“If Europe does not look well at the challenges ahead, Europe will wither, it will be withered.,” Pope Francis said in response to a question about recent trends in European politics. Asked about groups “that do not desire fraternity” but “prefer to go it alone,” the Pope said Europe needs to “take up again the mysticism of the founding fathers.” Europe needs “to be itself,” to rediscover “its own identity, its own unity,” in order to overcome “divisions and borders.” He acknowledged that nations have their own proper identity, which they must protect; but, he continued, “with the mysticism of the polyhedron.” There is a “globalization,” he said, “where all cultures are respected, but all are united.”
Asked by a Romanian reporter about his “message” for parents who leave their children to work abroad, the Holy Father said, “To detach oneself so that the family doesn’t lack anything is an act of love… Such a detachment is always a painful situation.” He lamented policies that made such separations necessary, saying it is not simply a question of local problems, but of a worldwide “lack of solidarity”. He said world solidarity is needed.
Speaking specifically about Italy, in response to a separate question, Pope Francis said he does not pay close attention to news about various political campaigns; and, he confessed, “I don’t understand Italian politics.” Instead, he said he prays that “all Italy might go forward, and that Italians might unite, that they might be loyal to their compromise.” Denouncing corruption, which he said occurs everywhere, Pope Francis said, “We must help politicians to be honest and not to campaign with dishonest banners, calumny, defamation, scandals, and so often sowing hatred and fear.” “This is terrible,” he said. “The politician should not spread hatred and fear, [but] only hope,” while nonetheless speaking out about true needs.
Pope Francis spoke about “the relationship of the outstretched hand, when there are conflicts” in answer to a question about relationships between various religious confessions, between various ethnic groups, and in the world of politics.
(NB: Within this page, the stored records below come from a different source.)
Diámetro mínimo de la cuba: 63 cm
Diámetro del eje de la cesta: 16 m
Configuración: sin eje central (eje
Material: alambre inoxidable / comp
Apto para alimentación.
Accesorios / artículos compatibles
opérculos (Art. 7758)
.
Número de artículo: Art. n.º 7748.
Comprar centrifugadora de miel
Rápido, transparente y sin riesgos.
With regard to the Orthodox, in particular, Pope Francis praised the Romanian Patriarch Daniel. “We spoke as brothers,” he said. And, as he has often done in the past, Pope Francis emphasized the importance of an ecumenism “of blood” and “of charity”, referring respectively to the common witness given by martyrs of different Christian confessions, and to Christians from different communities working together to help “the poor, the sick, the infirm.”
One reporter asked if Pope Francis continued to see Benedict XVI almost like a “grandfather,” recalling his message to young people calling them to maintain a relationship with their elders. Pope Francis said that he gains strength every time he speaks with the pope emeritus. “The sap from the roots helps me to go forward,” he said. “Tradition is like the root that give you the sap to grow, you flourish!” But, he said, paraphrasing Gustav Mahler, “tradition is the guarantee of the future, and not the guardian of ashes.” This kind of tradition is the “nostalgia of the integrists.” True tradition, he said, is the “root that allows the tree to grow… when the young have roots, the grandparents can dream.”
At the beginning of his conversation with journalists, the Holy Father recalled the World Day of Communications, celebrated each year on the Sunday before Pentecost. “Today this Day calls you, our thoughts go out to you: You work in communications, you are workers, and you are, or ought to be witnesses of communication. Today communication is going backwards, in general. The ‘contact’ is going forward, making ‘contacts’, and not getting to communicating. You by vocation are witness of communicating, you have to make ‘contacts’ but you have to communicate. A little bit less contacts, and more communication.”
At the end of the press conference, Pope Francis said he was grateful for the rain, which allowed him to see “the beautiful landscape of Romania.” He concluded with a request for “believers” among the journalists “to pray for Europe, for unity, that the Lord will give us grace.” And to those who are not believers, he said “hope for good will, a heartfelt best wish, the desire that that Europe might once again be the dream of the founding fathers.”